Preparatory Movement State Enhances Premovement EEG Representations for Brain-Computer Interfaces

EEG of Pre-movement Phase Aids Brain-Computer Interface (BCI) in Recognizing Movement Intentions

Background and Research Objectives

Brain-Computer Interface (BCI) is a technology that translates human intentions directly through neural signals to control devices, holding extensive application prospects [1]. BCI has the potential to revolutionize various fields such as daily life, entertainment, communication, rehabilitation, and education. However, current BCIs based on movement intentions face some challenges, particularly the less prominent EEG features during the pre-movement phase and susceptibility to attention influences, which hinder the performance enhancement of movement BCI.

Given this background, Yuxin Zhang, Mengfan Li, Haili Wang, Mingyu Zhang, and Guizhi Xu (corresponding author) from the School of Health Science and Biomedical Engineering at Hebei University of Technology, the State Key Laboratory for Reliability and Intelligence of Electrical Equipment, and the Tianjin Key Laboratory for Bioelectromagnetic Technology and Intelligent Health, conducted a study to investigate how to include the preparatory state during pre-movement coding and validate its feasibility in improving movement intention detection. Their research findings were recently published in Journal XX.
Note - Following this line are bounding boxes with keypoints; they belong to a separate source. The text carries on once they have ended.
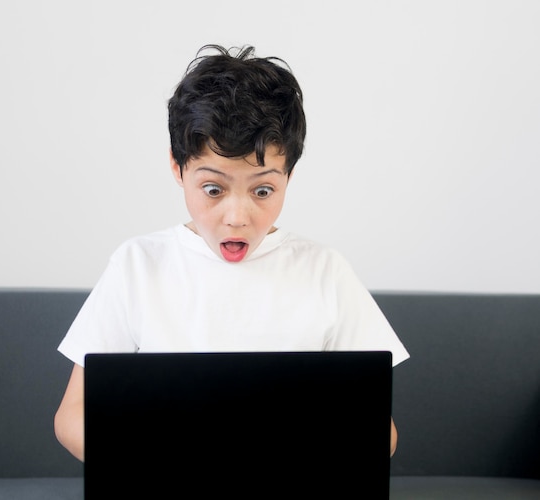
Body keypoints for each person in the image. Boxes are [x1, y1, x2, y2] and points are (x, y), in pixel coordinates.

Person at [54, 44, 410, 462]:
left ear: (288, 176)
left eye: (263, 190)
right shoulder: (139, 265)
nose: (237, 217)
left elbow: (378, 431)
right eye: (213, 190)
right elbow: (72, 416)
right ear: (177, 167)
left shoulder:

Research Methods and Experimental Procedure

The study designed two button tasks to induce participants to enter preparatory states for two movement intentions (left or right) under visual guidance. The experiment involved 14 participants (3 females and 11 males, right-hand dominant, aged between 23 and 28). The experimental procedure included two sub-experiments: spontaneous pre-movement and preparatory pre-movement.
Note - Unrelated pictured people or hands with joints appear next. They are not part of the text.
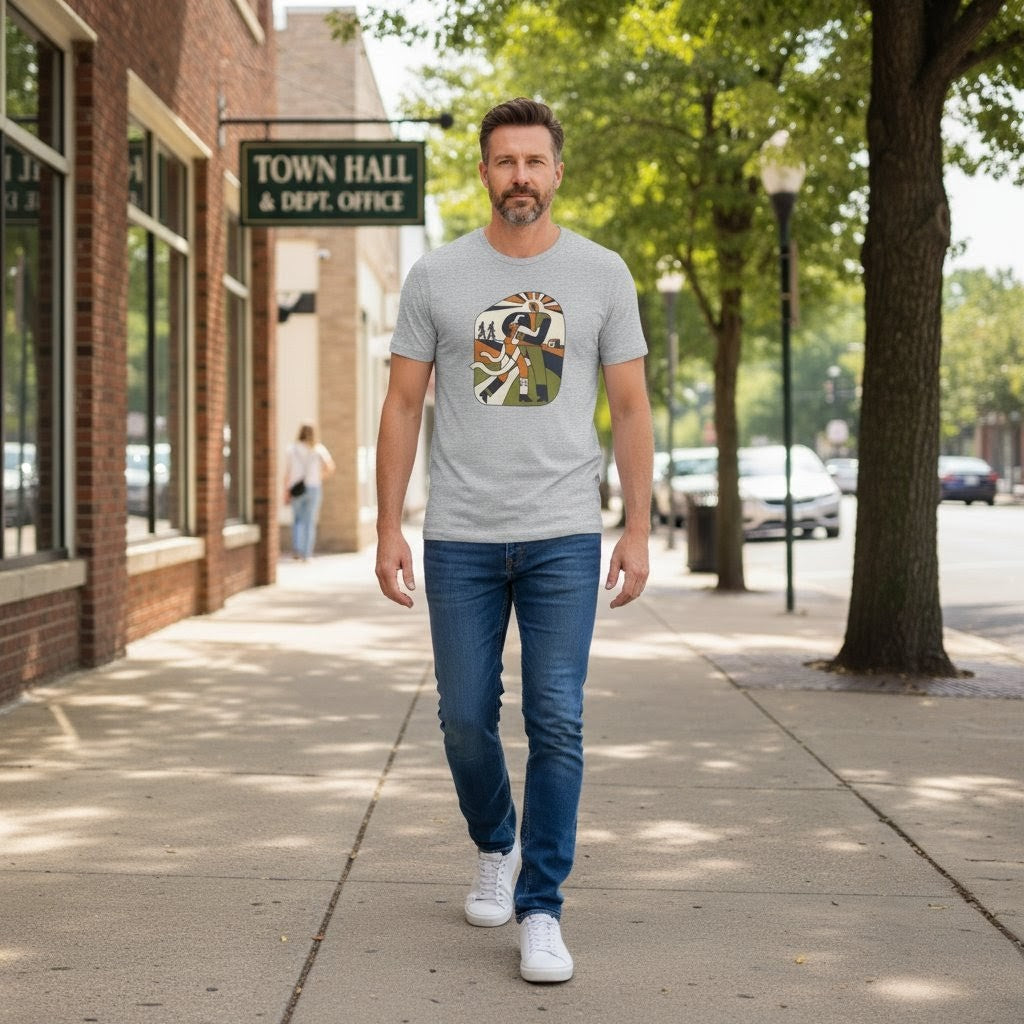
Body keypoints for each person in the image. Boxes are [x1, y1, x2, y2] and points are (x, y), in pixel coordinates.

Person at [374, 97, 653, 984]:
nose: (520, 176)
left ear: (557, 172)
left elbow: (632, 408)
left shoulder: (602, 274)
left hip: (563, 534)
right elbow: (402, 405)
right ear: (485, 172)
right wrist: (386, 525)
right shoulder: (437, 276)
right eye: (505, 161)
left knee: (557, 718)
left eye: (534, 161)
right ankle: (496, 841)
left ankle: (542, 907)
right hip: (460, 534)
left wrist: (637, 527)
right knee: (464, 718)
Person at [283, 422, 335, 560]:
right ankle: (306, 554)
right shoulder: (318, 449)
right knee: (309, 521)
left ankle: (297, 550)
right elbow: (330, 466)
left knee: (297, 520)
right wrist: (319, 476)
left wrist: (286, 491)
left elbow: (287, 473)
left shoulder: (292, 449)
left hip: (296, 488)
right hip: (313, 487)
Experimental Design and Data Acquisition

  1. Spontaneous Pre-movement Experiment: After 3 seconds of relaxation, participants freely chose any moment within 10 seconds to press the keyboard button. Each press was followed by a 2-second rest period, with a total of 60 left-hand and 60 right-hand finger presses conducted.
  2. Preparatory Pre-movement Experiment: After 3 seconds of relaxation, a left or right arrow appeared on the screen guiding the upcoming movement direction. After 1 second, the arrow switched to a progress bar, which lasted for 2 seconds until reaching 100%, upon which participants pressed the button followed by a 2-second rest period. A total of 120 trials were conducted (60 left-hand and 60 right-hand).

The experiments were conducted in a quiet environment, with EEG signals recorded using a 64-electrode portable wireless EEG amplifier. Various signal processing techniques (e.g., independent component analysis and common average reference) were employed to remove artifacts and noise.

Feature Extraction and Classification

The study extracted EEG data of low-frequency movement-related cortical potentials (MRCPs) and high-frequency event-related desynchronization (ERD) and used task-related spatial pattern (TR-CSP) and common spatial pattern (CSP) algorithms to merge different features for classification analysis. The study also compared the differences in time-domain, frequency-domain, and classification accuracy under different pre-movement conditions.

Main Research Results

MRCPs Features

The study found that preparatory pre-movement elicited lower amplitudes and earlier latencies in both contralateral and ipsilateral motor cortices. The contralateral dominance was notable, especially in the MRCPs waveforms induced by different tasks in low-frequency scenarios, showing significant differences in activation levels between the left and right brain regions.

ERD Features

In the frequency domain, ERD values induced by preparatory pre-movement were lower and quickly returned to baseline levels after button presses. Time-frequency curves in alpha and beta bands showed that preparatory pre-movement returned to baseline levels faster, demonstrating more apparent ERD features.

Classification Performance

By integrating features and classification methods, the study found that the classification accuracy under preparatory pre-movement conditions increased to 83.59%, significantly higher than the 78.92% under spontaneous pre-movement conditions (p<0.05). Additionally, the standard deviation reduced from 0.95 to 0.68, indicating that the proposed method had broader applicability and higher stability across different participants.

Conclusions and Significance

This study introduced a preparatory state into pre-movement coding and compared it with traditional spontaneous pre-movement, validating that the new coding paradigm significantly enhances neural representations of pre-movement. This method not only improves the detection performance of movement BCI but also expands the range of decodable movement intentions, holding significant application value.

Research Highlights

  1. Innovative Coding Paradigm: Introducing a preparatory state significantly enhances pre-movement neural representations, providing new insights for improving BCI accuracy.
  2. Cross-subject Stability: The paradigm demonstrated higher stability and applicability across multiple subjects, offering new solutions to BCI instability issues.
  3. Application Value: The study showed that the new paradigm is suitable for rehabilitation and has the potential to expand the application range of movement BCIs.

This research demonstrates that incorporating a preparatory state in the pre-movement coding paradigm not only enhances classification accuracy and stability but also offers new possibilities for BCI applications, possessing broad scientific significance and practical application value.